#### Instructions for the task:
Please collect every line of the records below that contains the word "social", matching case exactly.

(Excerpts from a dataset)
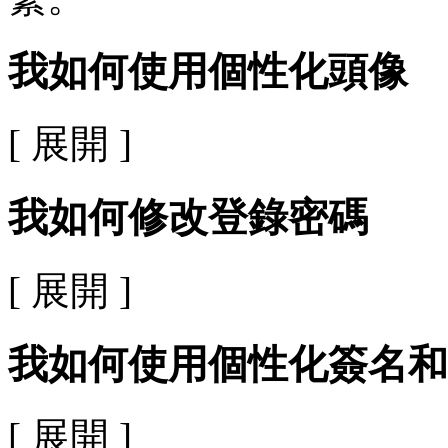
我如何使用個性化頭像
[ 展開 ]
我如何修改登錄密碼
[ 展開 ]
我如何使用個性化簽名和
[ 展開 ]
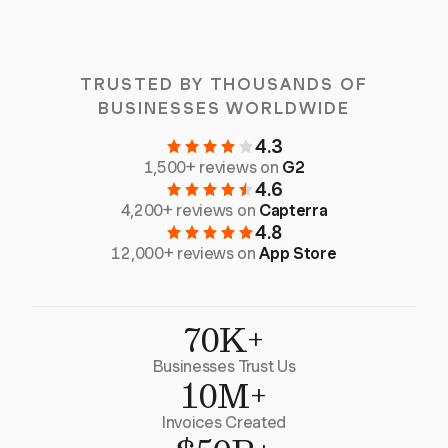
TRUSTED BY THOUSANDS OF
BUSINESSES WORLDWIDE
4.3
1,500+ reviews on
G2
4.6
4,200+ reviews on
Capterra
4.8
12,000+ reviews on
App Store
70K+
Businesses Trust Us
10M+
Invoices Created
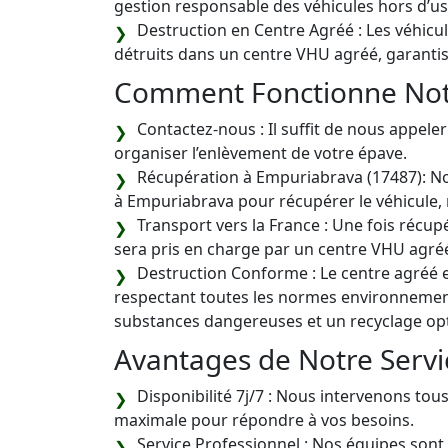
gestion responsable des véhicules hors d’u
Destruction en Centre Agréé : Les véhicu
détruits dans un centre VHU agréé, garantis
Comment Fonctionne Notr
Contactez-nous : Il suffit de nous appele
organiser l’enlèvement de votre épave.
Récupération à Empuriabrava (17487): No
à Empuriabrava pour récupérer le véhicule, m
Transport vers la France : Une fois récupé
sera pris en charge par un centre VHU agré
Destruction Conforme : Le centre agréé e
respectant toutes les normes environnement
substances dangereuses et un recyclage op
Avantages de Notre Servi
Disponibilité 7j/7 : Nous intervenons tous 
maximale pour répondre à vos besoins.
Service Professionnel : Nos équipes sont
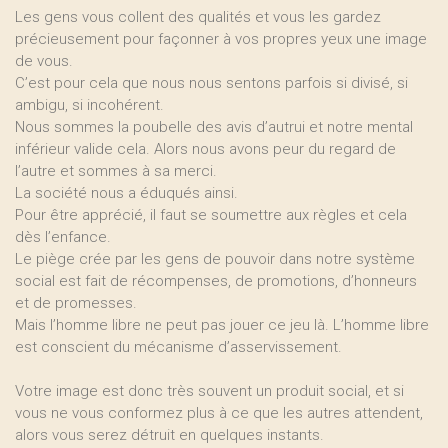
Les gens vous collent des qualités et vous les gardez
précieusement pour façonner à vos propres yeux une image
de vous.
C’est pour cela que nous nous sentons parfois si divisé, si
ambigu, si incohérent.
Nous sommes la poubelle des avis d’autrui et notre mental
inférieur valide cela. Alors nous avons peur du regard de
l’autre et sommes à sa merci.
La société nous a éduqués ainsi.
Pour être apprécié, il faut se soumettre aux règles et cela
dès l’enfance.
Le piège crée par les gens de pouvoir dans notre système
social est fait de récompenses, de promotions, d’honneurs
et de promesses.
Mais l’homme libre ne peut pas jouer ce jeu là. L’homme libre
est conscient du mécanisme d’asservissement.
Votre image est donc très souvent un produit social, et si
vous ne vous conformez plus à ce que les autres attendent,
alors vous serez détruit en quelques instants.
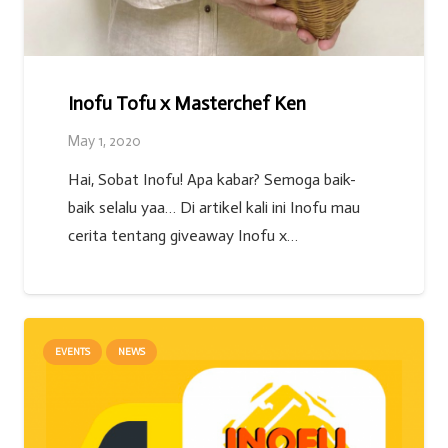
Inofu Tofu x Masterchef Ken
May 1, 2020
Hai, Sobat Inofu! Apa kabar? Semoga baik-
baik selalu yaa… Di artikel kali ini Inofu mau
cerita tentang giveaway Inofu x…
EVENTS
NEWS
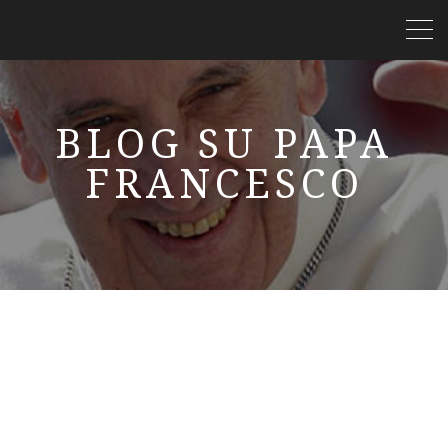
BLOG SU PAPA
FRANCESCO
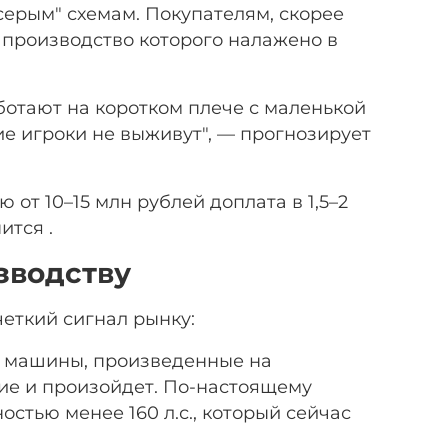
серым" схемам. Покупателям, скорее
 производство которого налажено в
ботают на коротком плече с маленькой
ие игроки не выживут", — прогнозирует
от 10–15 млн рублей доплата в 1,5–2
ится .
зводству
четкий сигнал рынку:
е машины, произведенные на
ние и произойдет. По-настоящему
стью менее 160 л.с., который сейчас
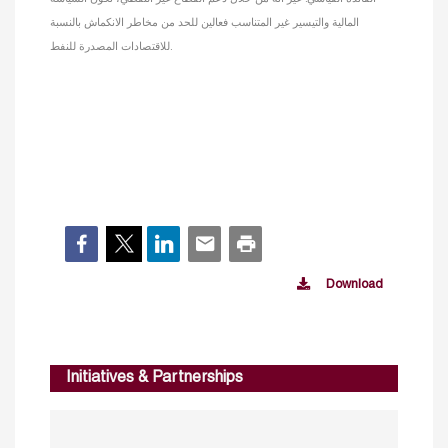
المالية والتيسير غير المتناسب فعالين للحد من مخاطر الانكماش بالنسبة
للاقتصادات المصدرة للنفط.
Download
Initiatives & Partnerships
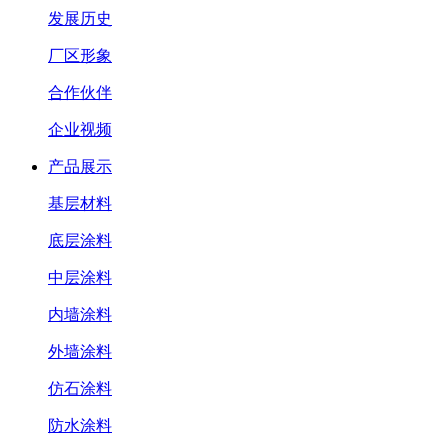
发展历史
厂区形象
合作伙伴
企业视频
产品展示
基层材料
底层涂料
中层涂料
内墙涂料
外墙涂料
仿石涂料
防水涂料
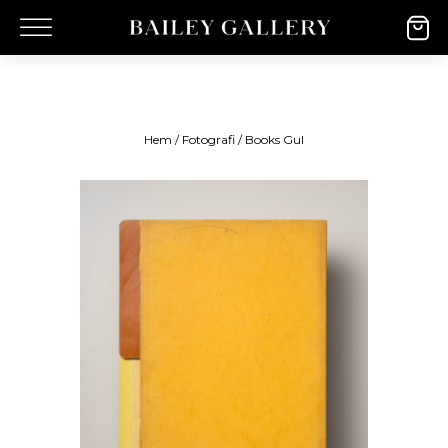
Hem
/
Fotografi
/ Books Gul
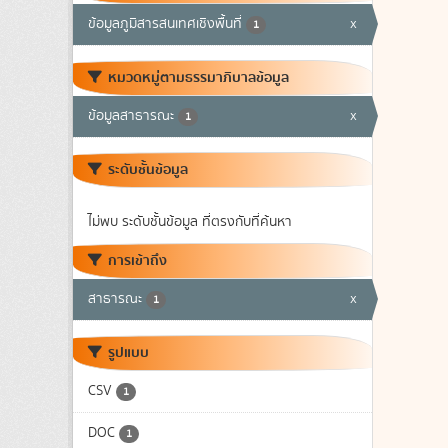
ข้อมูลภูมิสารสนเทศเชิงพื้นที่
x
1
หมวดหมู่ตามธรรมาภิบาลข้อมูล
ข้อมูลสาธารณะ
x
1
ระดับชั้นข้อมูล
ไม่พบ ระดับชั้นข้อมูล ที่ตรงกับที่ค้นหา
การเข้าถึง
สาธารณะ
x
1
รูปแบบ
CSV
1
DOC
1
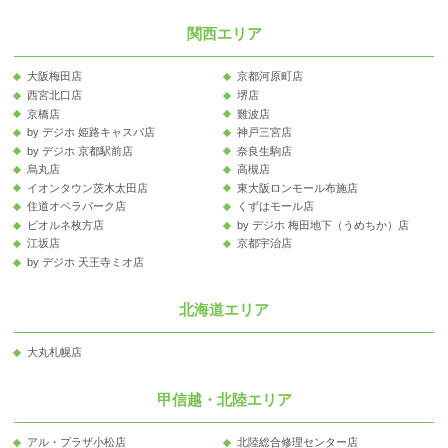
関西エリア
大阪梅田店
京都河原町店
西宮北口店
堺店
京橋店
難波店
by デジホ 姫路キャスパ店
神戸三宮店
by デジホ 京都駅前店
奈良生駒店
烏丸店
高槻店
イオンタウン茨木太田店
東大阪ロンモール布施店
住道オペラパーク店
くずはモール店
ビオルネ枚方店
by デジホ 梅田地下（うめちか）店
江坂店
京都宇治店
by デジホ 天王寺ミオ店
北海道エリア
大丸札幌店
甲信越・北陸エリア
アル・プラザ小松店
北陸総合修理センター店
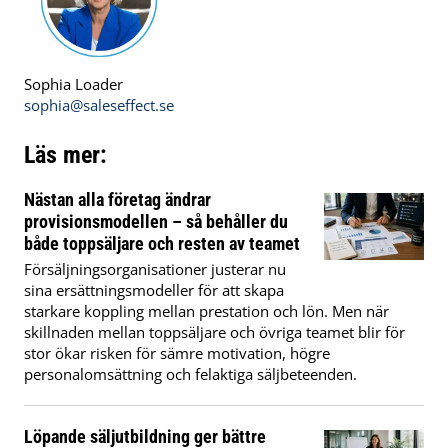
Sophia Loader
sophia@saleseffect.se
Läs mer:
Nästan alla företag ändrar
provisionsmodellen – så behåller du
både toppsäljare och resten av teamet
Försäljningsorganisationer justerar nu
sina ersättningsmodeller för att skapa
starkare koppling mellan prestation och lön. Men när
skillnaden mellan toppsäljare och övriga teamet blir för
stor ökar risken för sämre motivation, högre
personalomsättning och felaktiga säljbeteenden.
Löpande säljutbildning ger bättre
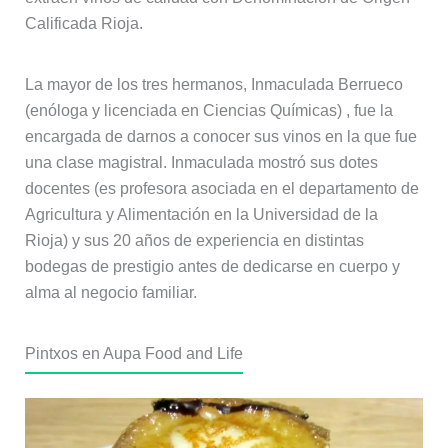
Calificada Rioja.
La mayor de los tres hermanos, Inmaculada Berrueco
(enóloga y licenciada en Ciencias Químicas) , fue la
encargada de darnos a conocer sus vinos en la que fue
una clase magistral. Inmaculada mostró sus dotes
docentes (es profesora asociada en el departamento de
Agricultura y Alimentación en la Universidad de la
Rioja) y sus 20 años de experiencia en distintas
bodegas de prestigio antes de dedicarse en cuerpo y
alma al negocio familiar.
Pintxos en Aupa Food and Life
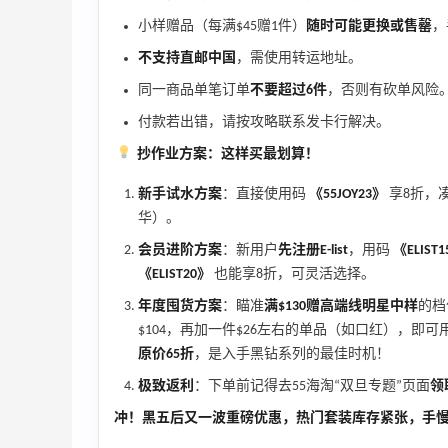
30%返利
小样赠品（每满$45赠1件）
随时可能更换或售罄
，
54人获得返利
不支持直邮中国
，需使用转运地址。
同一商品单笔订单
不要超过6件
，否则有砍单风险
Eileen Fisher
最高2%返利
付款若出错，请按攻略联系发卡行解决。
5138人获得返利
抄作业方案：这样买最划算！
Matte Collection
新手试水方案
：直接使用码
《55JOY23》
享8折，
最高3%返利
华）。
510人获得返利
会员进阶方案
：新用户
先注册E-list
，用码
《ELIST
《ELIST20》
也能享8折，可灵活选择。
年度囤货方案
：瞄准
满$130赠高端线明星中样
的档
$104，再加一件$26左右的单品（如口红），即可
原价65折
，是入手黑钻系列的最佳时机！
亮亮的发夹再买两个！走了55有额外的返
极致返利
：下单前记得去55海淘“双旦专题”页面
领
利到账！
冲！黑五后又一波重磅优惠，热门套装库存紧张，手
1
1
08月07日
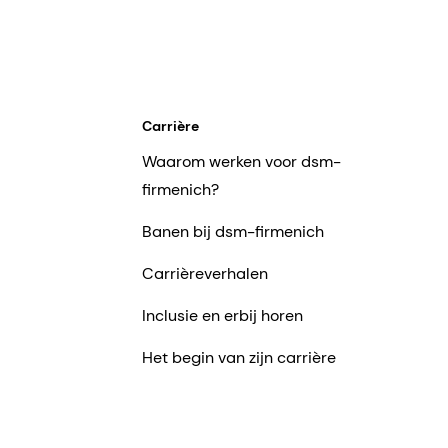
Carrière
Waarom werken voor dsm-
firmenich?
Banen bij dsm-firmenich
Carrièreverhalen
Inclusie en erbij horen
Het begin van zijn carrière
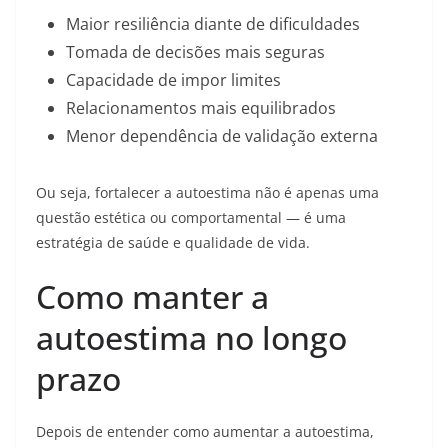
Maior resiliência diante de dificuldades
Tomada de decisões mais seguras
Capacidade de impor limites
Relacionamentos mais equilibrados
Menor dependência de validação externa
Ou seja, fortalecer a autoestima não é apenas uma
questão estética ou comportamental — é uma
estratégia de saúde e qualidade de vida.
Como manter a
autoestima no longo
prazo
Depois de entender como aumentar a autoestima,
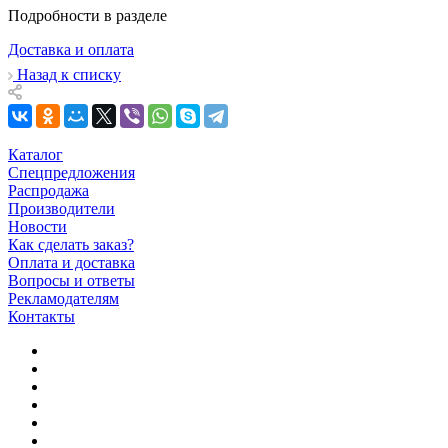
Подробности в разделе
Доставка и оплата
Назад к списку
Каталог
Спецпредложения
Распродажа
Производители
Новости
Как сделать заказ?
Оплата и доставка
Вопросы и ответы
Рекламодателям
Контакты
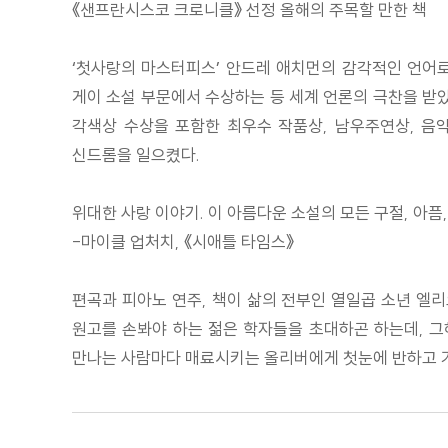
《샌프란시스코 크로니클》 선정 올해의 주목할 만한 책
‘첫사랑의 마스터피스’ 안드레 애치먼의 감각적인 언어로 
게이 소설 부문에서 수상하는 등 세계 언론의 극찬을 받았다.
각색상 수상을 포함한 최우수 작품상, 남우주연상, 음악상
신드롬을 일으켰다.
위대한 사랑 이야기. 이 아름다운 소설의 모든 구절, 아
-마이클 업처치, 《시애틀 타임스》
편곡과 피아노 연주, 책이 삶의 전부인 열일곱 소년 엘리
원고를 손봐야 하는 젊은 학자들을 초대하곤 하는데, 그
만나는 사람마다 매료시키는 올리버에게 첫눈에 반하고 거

#### Worked solution:
social est fait de récompenses, de promotions, d’honneurs
Votre image est donc très souvent un produit social, et si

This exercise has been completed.